◆ What this task involves: Copy the listing exactly as given. Omit every picture.
Dataset records section start
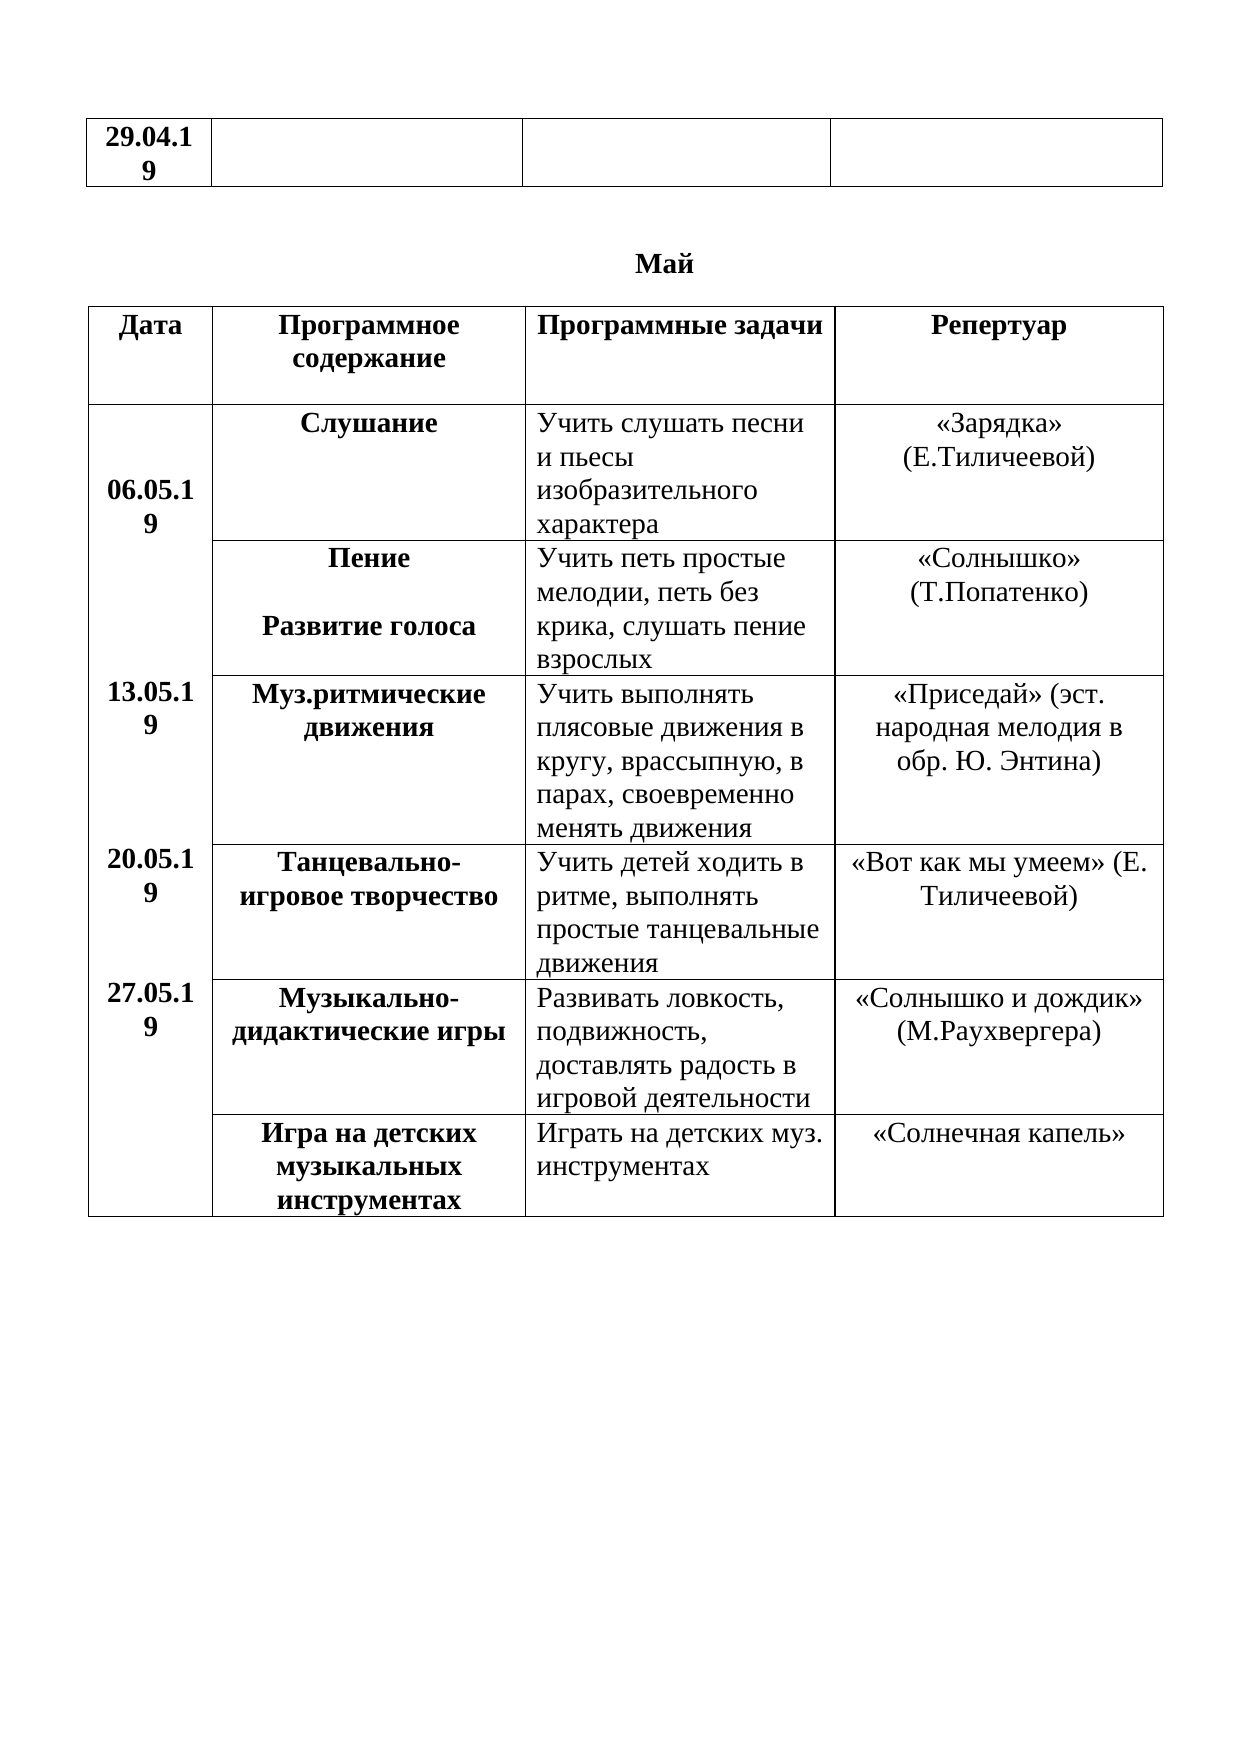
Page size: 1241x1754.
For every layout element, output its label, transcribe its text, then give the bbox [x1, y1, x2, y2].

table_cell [831, 119, 1162, 186]
table_cell 06.05.19 13.05.19 20.05.19 27.05.19 [89, 405, 212, 1216]
table_header Дата [89, 307, 212, 404]
table_header Программное содержание [213, 307, 525, 404]
table_cell Слушание [213, 405, 525, 539]
table_cell «Зарядка» (Е.Тиличеевой) [836, 405, 1163, 539]
table_cell Музыкально- дидактические игры [213, 980, 525, 1114]
table_cell «Солнышко» (Т.Попатенко) [836, 541, 1163, 675]
table_cell «Солнышко и дождик» (М.Раухвергера) [836, 980, 1163, 1114]
table_cell Пение Развитие голоса [213, 541, 525, 675]
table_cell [523, 119, 830, 186]
table_cell «Солнечная капель» [836, 1115, 1163, 1216]
table_header Репертуар [836, 307, 1163, 404]
table_cell Муз.ритмические движения [213, 676, 525, 843]
table_cell Учить выполнять плясовые движения в кругу, врассыпную, в парах, своевременно менять движения [526, 676, 834, 843]
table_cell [212, 119, 522, 186]
table_cell Игра на детских музыкальных инструментах [213, 1115, 525, 1216]
table_cell Учить детей ходить в ритме, выполнять простые танцевальные движения [526, 845, 834, 979]
table_cell «Приседай» (эст. народная мелодия в обр. Ю. Энтина) [836, 676, 1163, 843]
table_cell Танцевально- игровое творчество [213, 845, 525, 979]
table_cell «Вот как мы умеем» (Е. Тиличеевой) [836, 845, 1163, 979]
table_header Программные задачи [526, 307, 834, 404]
table_cell Учить слушать песни и пьесы изобразительного характера [526, 405, 834, 539]
table_cell Играть на детских муз. инструментах [526, 1115, 834, 1216]
table_cell Развивать ловкость, подвижность, доставлять радость в игровой деятельности [526, 980, 834, 1114]
text Май [177, 247, 1152, 280]
table_cell Учить петь простые мелодии, петь без крика, слушать пение взрослых [526, 541, 834, 675]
Dataset records section end
◆ Written answer:
Page size: 1241x1754.
For every layout element, output its label, transcribe its text, then give the bbox [x1, y1, x2, y2].

table_cell [831, 119, 1162, 186]
table_cell 06.05.19 13.05.19 20.05.19 27.05.19 [89, 405, 212, 1216]
table_header Дата [89, 307, 212, 404]
table_header Программное содержание [213, 307, 525, 404]
table_cell Слушание [213, 405, 525, 539]
table_cell «Зарядка» (Е.Тиличеевой) [836, 405, 1163, 539]
table_cell Музыкально- дидактические игры [213, 980, 525, 1114]
table_cell «Солнышко» (Т.Попатенко) [836, 541, 1163, 675]
table_cell «Солнышко и дождик» (М.Раухвергера) [836, 980, 1163, 1114]
table_cell Пение Развитие голоса [213, 541, 525, 675]
table_cell [523, 119, 830, 186]
table_cell «Солнечная капель» [836, 1115, 1163, 1216]
table_header Репертуар [836, 307, 1163, 404]
table_cell Муз.ритмические движения [213, 676, 525, 843]
table_cell Учить выполнять плясовые движения в кругу, врассыпную, в парах, своевременно менять движения [526, 676, 834, 843]
table_cell [212, 119, 522, 186]
table_cell Игра на детских музыкальных инструментах [213, 1115, 525, 1216]
table_cell Учить детей ходить в ритме, выполнять простые танцевальные движения [526, 845, 834, 979]
table_cell «Приседай» (эст. народная мелодия в обр. Ю. Энтина) [836, 676, 1163, 843]
table_cell Танцевально- игровое творчество [213, 845, 525, 979]
table_cell «Вот как мы умеем» (Е. Тиличеевой) [836, 845, 1163, 979]
table_header Программные задачи [526, 307, 834, 404]
table_cell Учить слушать песни и пьесы изобразительного характера [526, 405, 834, 539]
table_cell Играть на детских муз. инструментах [526, 1115, 834, 1216]
table_cell Развивать ловкость, подвижность, доставлять радость в игровой деятельности [526, 980, 834, 1114]
text Май [177, 247, 1152, 280]
table_cell Учить петь простые мелодии, петь без крика, слушать пение взрослых [526, 541, 834, 675]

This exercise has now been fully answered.